To the best of my knowledge, at least two dozen campaigns have been
directed against them to ethnically cleanse them.
These are:
01. Military Operation (5th Burma Regiment) - November 1948
02. Burma Territorial Force (BTF) - Operation 1949-50
03. Military Operation (2nd Emergency Chin regiment) - March 1951-52
04. Mayu Operation - October 1952-53
05. Mone-thone Operation - October 1954
06. Combined Immigration and Army Operation - January 1955
07. Union Military Police (UMP) Operation - 1955-58
08. Captain Htin Kyaw Operation - 1959
09. Shwe Kyi Operation - October 1966
10. Kyi Gan Operation - October-December 1966
11. Ngazinka Operation - 1967-69
12. Myat Mon Operation - February 1969-71
13. Major Aung Than Operation - 1973
14. Sabe Operation February - 1974-78
15. Naga-Min (King Dragon) Operation - February 1978-79 (resulting in
exodus of some 300,000 Rohingyas to Bangladesh; 40,000 died)

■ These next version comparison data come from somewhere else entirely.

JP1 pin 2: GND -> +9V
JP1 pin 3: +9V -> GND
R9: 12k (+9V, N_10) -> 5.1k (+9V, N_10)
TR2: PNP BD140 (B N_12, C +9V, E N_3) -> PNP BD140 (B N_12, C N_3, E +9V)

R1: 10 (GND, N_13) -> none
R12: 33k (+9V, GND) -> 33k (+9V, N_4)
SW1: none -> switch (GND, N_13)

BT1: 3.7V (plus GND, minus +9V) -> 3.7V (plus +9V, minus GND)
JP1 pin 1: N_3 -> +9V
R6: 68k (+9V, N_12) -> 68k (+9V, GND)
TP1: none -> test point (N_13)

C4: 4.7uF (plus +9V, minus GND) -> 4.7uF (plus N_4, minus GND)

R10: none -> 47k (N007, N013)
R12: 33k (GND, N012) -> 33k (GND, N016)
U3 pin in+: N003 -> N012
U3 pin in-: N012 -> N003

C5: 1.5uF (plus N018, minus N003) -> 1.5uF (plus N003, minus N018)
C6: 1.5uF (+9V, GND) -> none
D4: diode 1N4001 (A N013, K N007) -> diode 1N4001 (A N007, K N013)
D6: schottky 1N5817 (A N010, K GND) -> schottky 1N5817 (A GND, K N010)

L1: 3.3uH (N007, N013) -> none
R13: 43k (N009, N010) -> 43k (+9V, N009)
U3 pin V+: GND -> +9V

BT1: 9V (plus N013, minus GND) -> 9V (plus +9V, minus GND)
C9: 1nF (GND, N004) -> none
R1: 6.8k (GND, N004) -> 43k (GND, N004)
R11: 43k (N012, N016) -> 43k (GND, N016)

16. Shwe Hintha Operation - August 1978-80
17. Galone Operation - 1979
18. 1984 Pogrom in Taunggok
19. Anti-Muslim riots - Taunggyi (western Burma), Pyay and many other
parts of Burma including Rangoon - 1987-88
20. Pyi Thaya Operation – July 1991-92 (resulting in exodus of some
268,000 Rohingyas to Bangladesh)
21. Na-Sa-Ka Operation – since 1992
22. Race riot against Muslims – March 1997 (Mandalay)
23. Anti-Muslim riot in Sittwe – February 2001
24. Anti-Muslim full-scale riot in Central Burma – May 2001
25. Anti-Muslim violence throughout central Burma (especially in the
cities of Pyay/Prome, Bago/Pegu) after 9/11 – October 2001
26. Joint extermination campaign – June 3, 2012 – to date.
Every attempt has been made by the Myanmar government since the days of
General Ne Win to ethnically cleanse the Rohingya people and deny them
human rights. They were declared stateless, thus licensing every crime
directed against them; not a single Article of the Universal Declaration
of Human Rights was honored. Here below is a shortlist of such crimes
against the Rohingya people:
• Denial of Citizenship
• Restriction of Movement or Travel
• Restriction on Education
• Restriction on Ability to work
• Forced Labor
• Land Confiscation
• Forced Eviction
*Destruction of homes, offices, schools, mosques, etc.
• Religious persecution
• Ethnic discrimination
• Restrictions on Marriage of Rohingyas
• Prevention of reproduction and forced abortion
• Arbitrary Taxation and Extortion
• Registration of births and deaths in families and even of cattle, and
the associated extortion
• Arbitrary arrest, torture and extra-judicial killing
• Abuse of Rohingya Women and Elders
• Rape as a weapon of war
• Depopulation of Rohingya community
• Confiscation of residency/citizenship cards
• Internally displaced persons or undocumented refugees and
statelessness
• Destruction or alteration of historical Muslim sites and shrines to
erase its symbolism or Islamic identity.